Independent role of PP2A and mTORc1 in palmitate induced podocyte death

• Palmitate induced insulin resistance and podocyte death is associated with PP2A and mTORc1 activation.
• Palmitate induced cell death involves alteration in inhibition of insulin induced podocin rearrangement, SIRT 1 activity and p53 degradation.
• Both mTORc1 and PP2A are independently activated under palmitate induced insulin resistance.
• The best therapeutic approach for treatment of diabetic kidney disease should involve manipulating phosphorylation of both PP2A and mTORc1.

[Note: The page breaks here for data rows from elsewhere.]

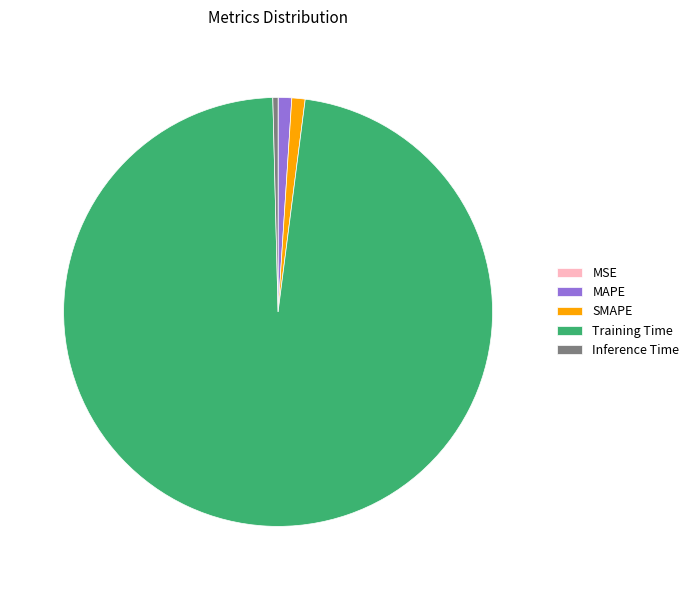

Which has a higher value, Inference Time or Training Time?

Training Time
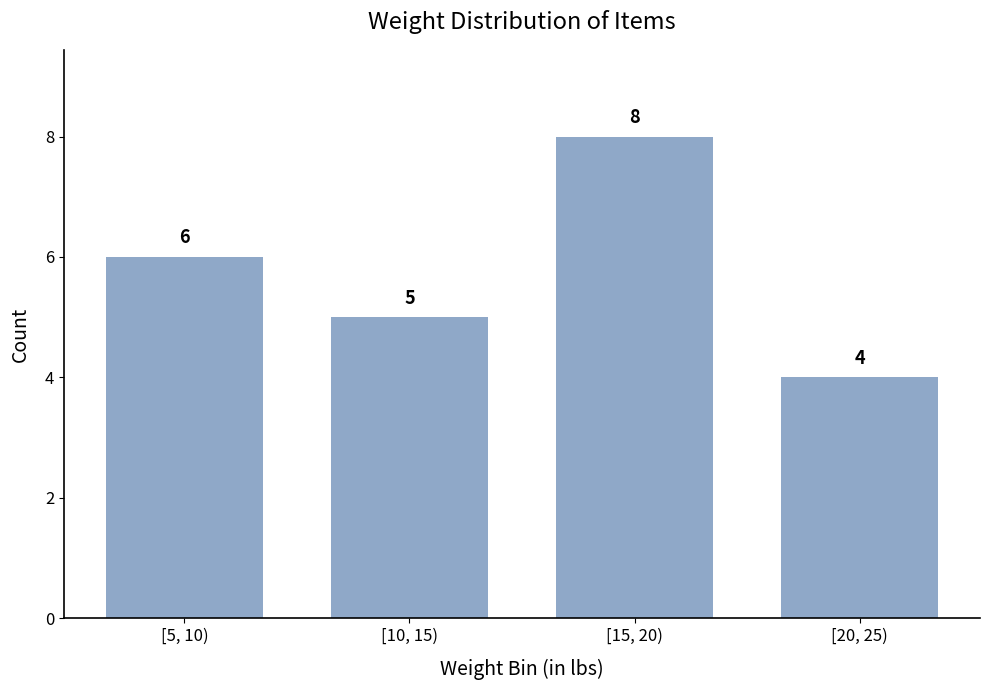

Reading left to right, what are all the values shown in this chart?

6	5	8	4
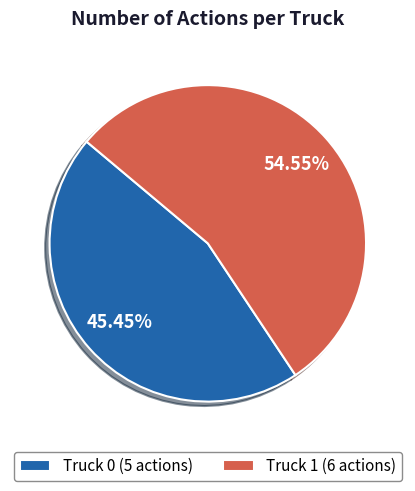

Which slice is the largest?

Truck 1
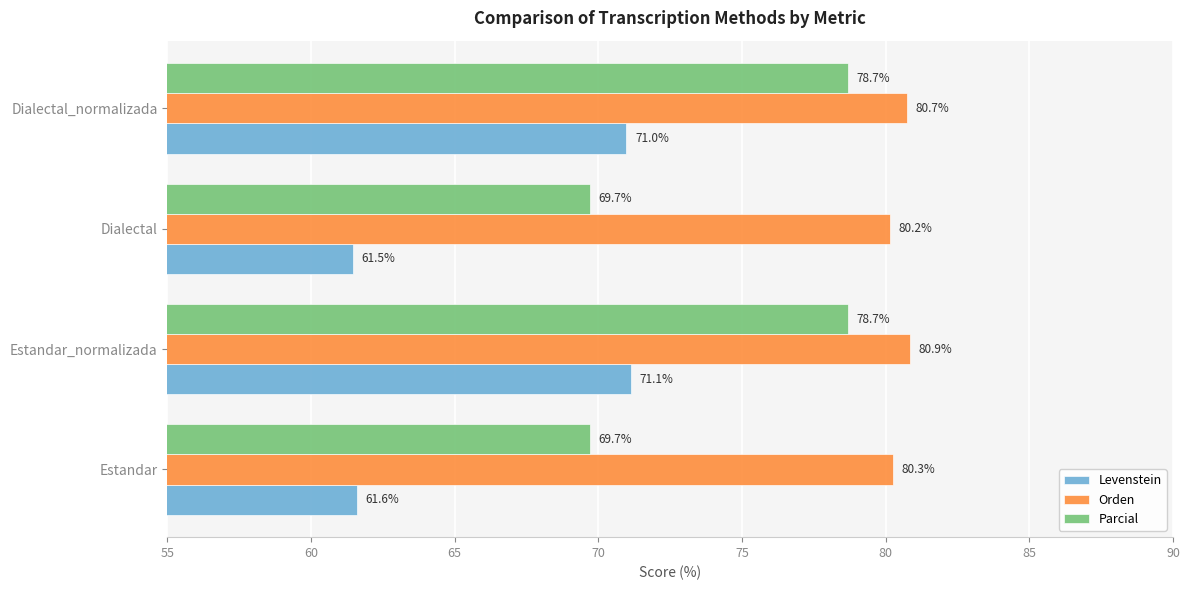

How many distinct data groups are displayed?

3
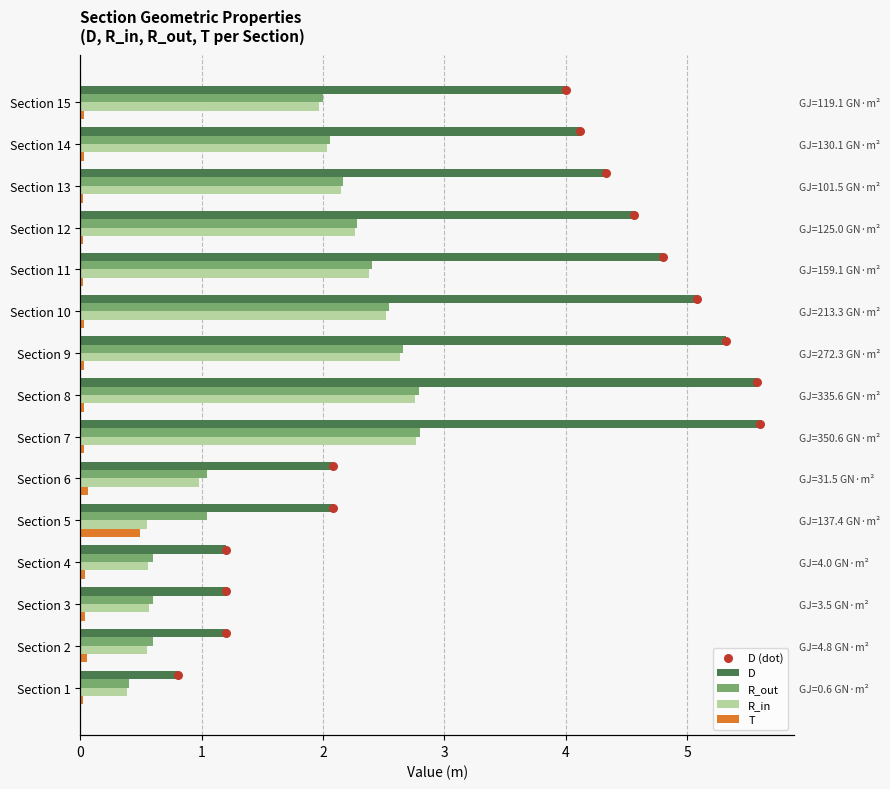

Which series reaches the maximum Y coordinate?

D (dot)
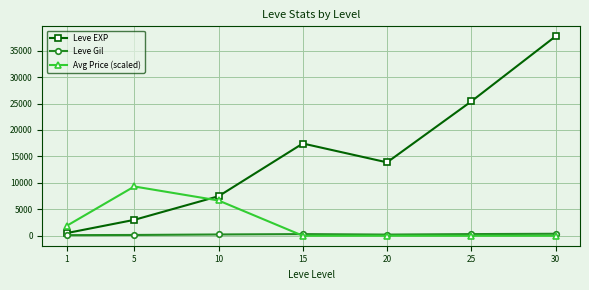

Which series has the largest range (max minus min)?

Leve EXP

Molecular mechanism behind palmitate associated insulin resistance (IR) and podocyte death is not yet fully understood. The present study shows that palmitate treatment induces IR, in human urine derived podocyte-like epithelial cells (HUPECs), which is characterised by decrease in insulin-induced p-AKT, p-GSK3 β and p-ERK1/2. This impairment in insulin signalling prevents insulin induced SIRT 1 expression and deacetylation of p53. Further, palmitate treatment prevents insulin induced phosphorylation of PP2A and FOXO1 but it potentiates the phosphorylation of mTOR at Ser 2448. Interestingly, selective inhibition of PP2A, by Okadaic acid at 5 nM, restored insulin induced phosphorylation of AKT, FOXO1, SIRT1 activity and p53 degradation. However, PP2A inhibition had no effect on mTOR phosphorylation at Ser 2448. On the other hand, partial inhibition of mTORc1, by low dose of Rapamycin (1 nM) also restored phosphorylation of AKT and SIRT1 activity, whereas no significant changes were observed in insulin induced phosphorylation of PP2A after mTORc1 inhibition. To the best of our knowledge this is the first report suggesting independent role of PP2A and mTORc1 in palmitate induced IR and associated podocyte death. Therefore, the best therapeutic approach for treatment of diabetic kidney disease should involve manipulating phosphorylation of both PP2A and mTORc1.